Мы двинулись дальше, а он, прислонясь к прутьям, смотрел нам вслед. Как я уже говорил, из лазарета доносились складный хор и перебор гитарных струн, а кто-то из сидевших в камере по соседству отбивал такт ножом по решетке, так что можете себе представить, что это была за райская музыка. В комнате, где к двум скамейкам и маленькому алтарю с образом Христа прибавились по случаю проводов стол и несколько табуретов, нашим взорам в свете сальных свечей предстало высокое собрание: здесь были все, кем мог бы похвастаться преступный мир Севильи. Одни сидели тут с вечера, другие пришли незадолго до нас, и все хранили на лицах, изборожденных рубцами и шрамами, сосредоточенно-скорбное выражение, все носили плащи, обвернутые вокруг поясницы, старые колеты с прорехами шире, чем у Клары Мендосы, или истрепанные куртки, надвинутые на лоб шляпы с загнутым кверху передним полем, закрученные усы и бороды на турецкий манер, у всех на руке или предплечье вытатуировано было имя возлюбленной, обведенное сердечком, на шее висели ладанки, медальоны и черные четки, у пояса или на перевязи — шпаги и кинжалы, а из-за голенища выглядывали желтые роговые рукояти ножей. Акулья эта стая часто прикладывалась к расставленным по столу кувшинам с вином, отдавая должное мясистым крупным маслинам, каперсам, фламандскому сыру, ломтям поджаренного сала. Обращались они друг к другу весьма церемонно — «сударь», «сеньор», «достопочтенный кум», «любезный друг» — произнося слова на особый манер, принятый в этой среде, так что не вдруг поймешь, о чем речь. Пили за упокой души Эскамильи, Эскаррамана и самого Никасио Гансуа, хотя в последнем случае она еще не покинула бренную телесную оболочку. Пили за здоровье каждого из присутствующих, не исключая, опять же, виновника торжества, хотя ему здоровье никак уже не могло понадобиться — подобного я не видал ни на наших баскских бдениях, ни на фламандских свадьбах.

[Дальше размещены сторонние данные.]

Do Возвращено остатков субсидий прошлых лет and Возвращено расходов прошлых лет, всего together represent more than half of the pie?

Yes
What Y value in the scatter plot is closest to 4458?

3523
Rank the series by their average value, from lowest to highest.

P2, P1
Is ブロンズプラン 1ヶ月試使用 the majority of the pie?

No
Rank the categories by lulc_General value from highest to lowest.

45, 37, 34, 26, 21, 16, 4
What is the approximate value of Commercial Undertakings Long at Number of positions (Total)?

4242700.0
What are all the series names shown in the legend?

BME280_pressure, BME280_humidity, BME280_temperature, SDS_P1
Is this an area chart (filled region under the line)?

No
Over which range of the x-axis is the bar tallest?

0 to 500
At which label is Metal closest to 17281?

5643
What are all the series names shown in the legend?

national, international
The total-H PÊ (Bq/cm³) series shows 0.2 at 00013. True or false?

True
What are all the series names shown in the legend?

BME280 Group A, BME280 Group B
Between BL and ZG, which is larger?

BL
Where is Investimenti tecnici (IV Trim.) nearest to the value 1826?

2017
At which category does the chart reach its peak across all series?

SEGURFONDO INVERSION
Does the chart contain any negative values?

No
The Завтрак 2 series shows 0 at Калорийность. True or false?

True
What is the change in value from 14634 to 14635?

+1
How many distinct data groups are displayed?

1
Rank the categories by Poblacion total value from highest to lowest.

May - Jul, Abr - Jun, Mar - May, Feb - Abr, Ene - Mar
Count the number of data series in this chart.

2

Продолжались песни, возлияния и беседа, продолжали прибывать друзья на бдение по Никасио. А ему, надо вам сказать, недавно стукнуло сорок, но стукнуло не больно: был он в скулах едва ли не шире, чем в плечах, желт лицом, опасен нравом, и нафабренные кончики его усищ по пяди длиной торчали едва ли не у самых глаз. По торжественному случаю приоделся, будто к обедне, — темно-лилового сукна колет с разрезными рукавами, лишь кое-где украшенный заплатами, штаны зеленого полотна, выходные башмаки, широкий пояс с серебряной пряжкой. Глаз радовался при виде того, как он, сознавая собственную значительность, сидит в приятном обществе, в хорошей компании, среди собратьев — у всех шляпы заломлены, как у грандов — потчуя других и сам угощаясь вином, которого уже употребили немало, а собирались извести еще больше, ибо, не питая слишком большой доверенности к тому, что продавал начальник, благоразумно прихватили с собой из таверны на улице Кордонерос изрядный запас в кувшинах и узкогорлых бутылях. По виду Никасио не сказать было, чтобы его очень уж тяготило предстоящее ему наутро, а роль свою он исполнял очень достойно и мужественно.